* 出題 1 *
鑑賞文によると、「ありありとパン焼く香り秋の朝」の句では母音のアが何音使われていますか。
* 出題 2 *
鑑賞文の「母音のアが7音も使われ、音読すると爽やかで滑舌の良い句です。」から始まり「後楽の意味は辞書を引くと以下のような記載がある。」までの部分を、「小雨」を「細雨」に置き換えて書き直してください。

【令和5年1月号・主宰の24句・前半】ありありとパン焼く香り秋の朝 鵠士

2023年01月15日 | 主宰句・主宰句鑑賞
紅葉の賀 大野鵠士
【獅子吼1005号(2023年1月掲載)】
 
ありありとパン焼く香り秋の朝
・季語 秋の朝(三秋)
母音のアが7音も使われ、音読すると爽やかで滑舌の良い句です。
意味は明瞭。秋の朝、
パン工房の横を通りかかったのか、香ばしいパンの香りが漂って来た。 

特急に通過信号霧時雨
・季語 霧時雨(三秋) ※主季語・霧の傍題
ローカル駅のホームに次は特急が通過するという信号が出るのだろう。
霧のような小雨が時雨れる中に、赤い信号が出ている状況が静かに描かれている。

露の世にまた後楽の灯の点る
・季語 露の世(三秋) ※主季語・露の傍題
後楽の意味は辞書を引くと以下のような記載がある。
「先憂後楽」天下の安危について真っ先に憂え、楽しむのは人より後にする事。政治家の心構え。
それを理解した上で句の解釈をしようとすれば、どんな意味になるのだろうか?

* データ一覧 *
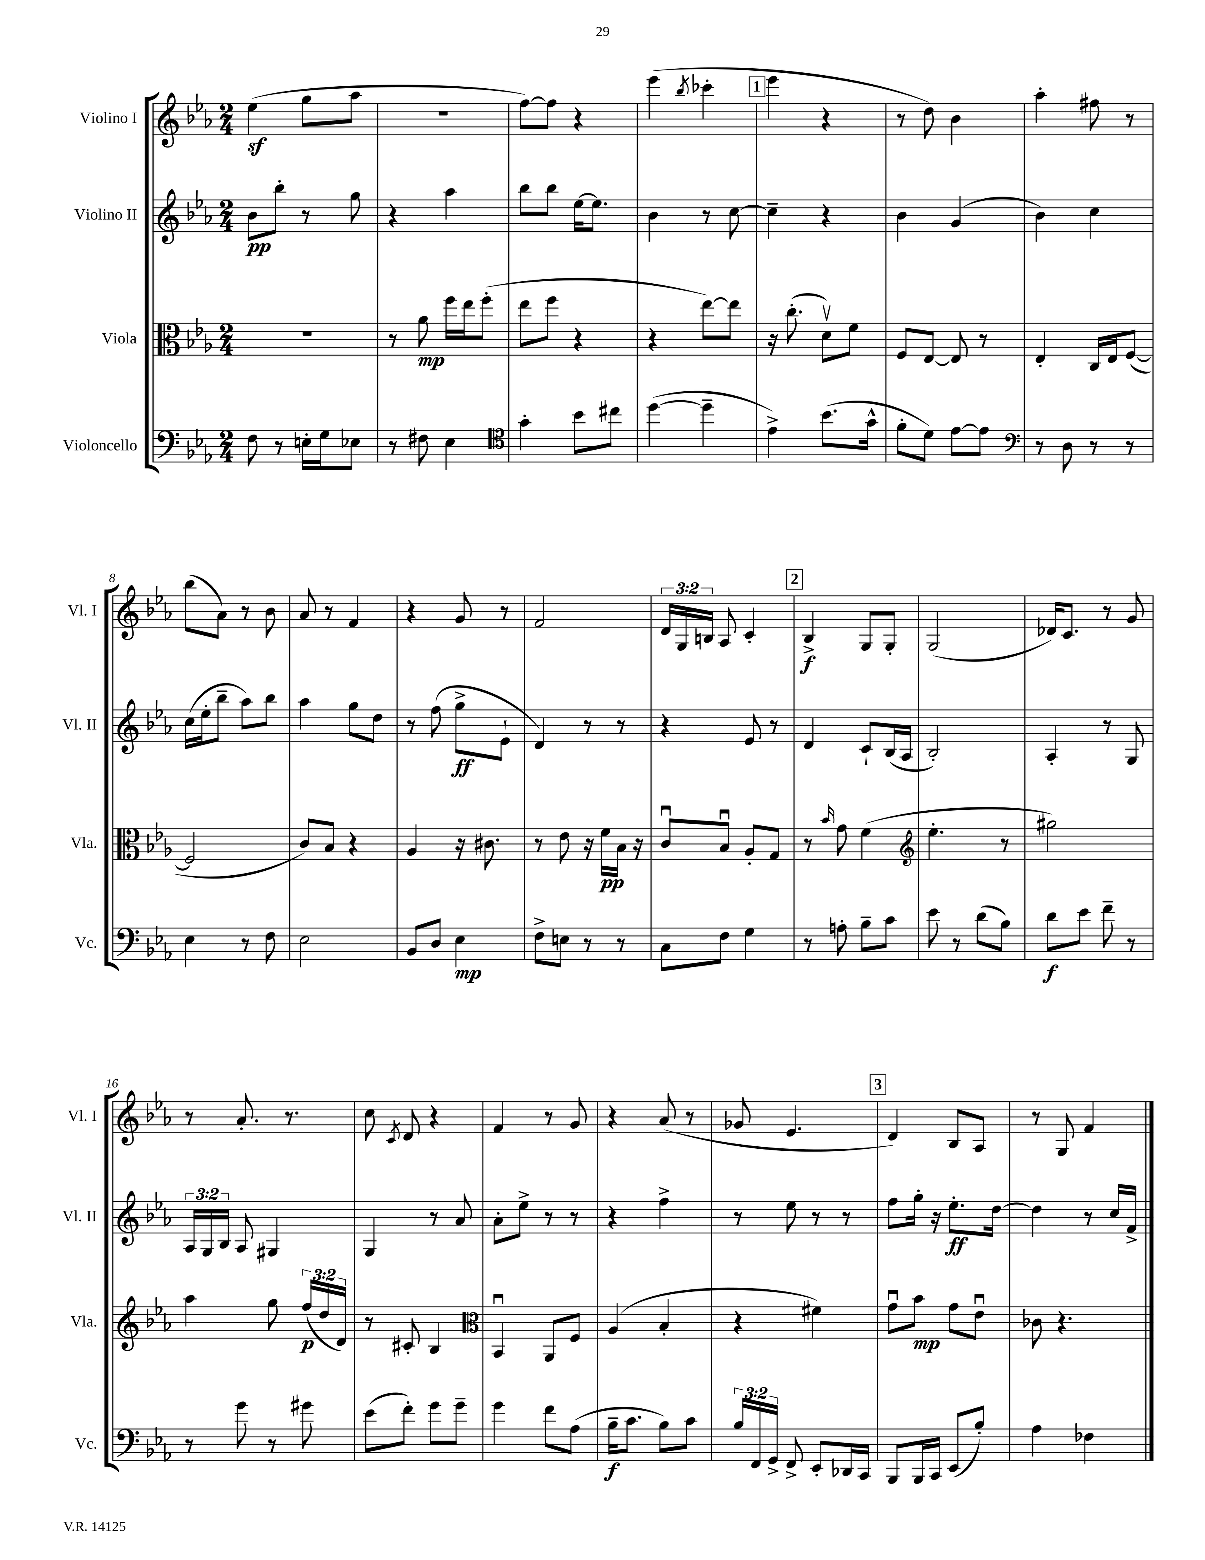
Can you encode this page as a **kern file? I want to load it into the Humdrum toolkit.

* 解答全文 1 *
7音です。

* 解答全文 2 *
母音のアが7音も使われ、音読すると爽やかで滑舌の良い句です。
意味は明瞭。秋の朝、
パン工房の横を通りかかったのか、香ばしいパンの香りが漂って来た。 

特急に通過信号霧時雨
・季語 霧時雨(三秋) ※主季語・霧の傍題
ローカル駅のホームに次は特急が通過するという信号が出るのだろう。
霧のような細雨が時雨れる中に、赤い信号が出ている状況が静かに描かれている。

露の世にまた後楽の灯の点る
・季語 露の世(三秋) ※主季語・露の傍題
後楽の意味は辞書を引くと以下のような記載がある。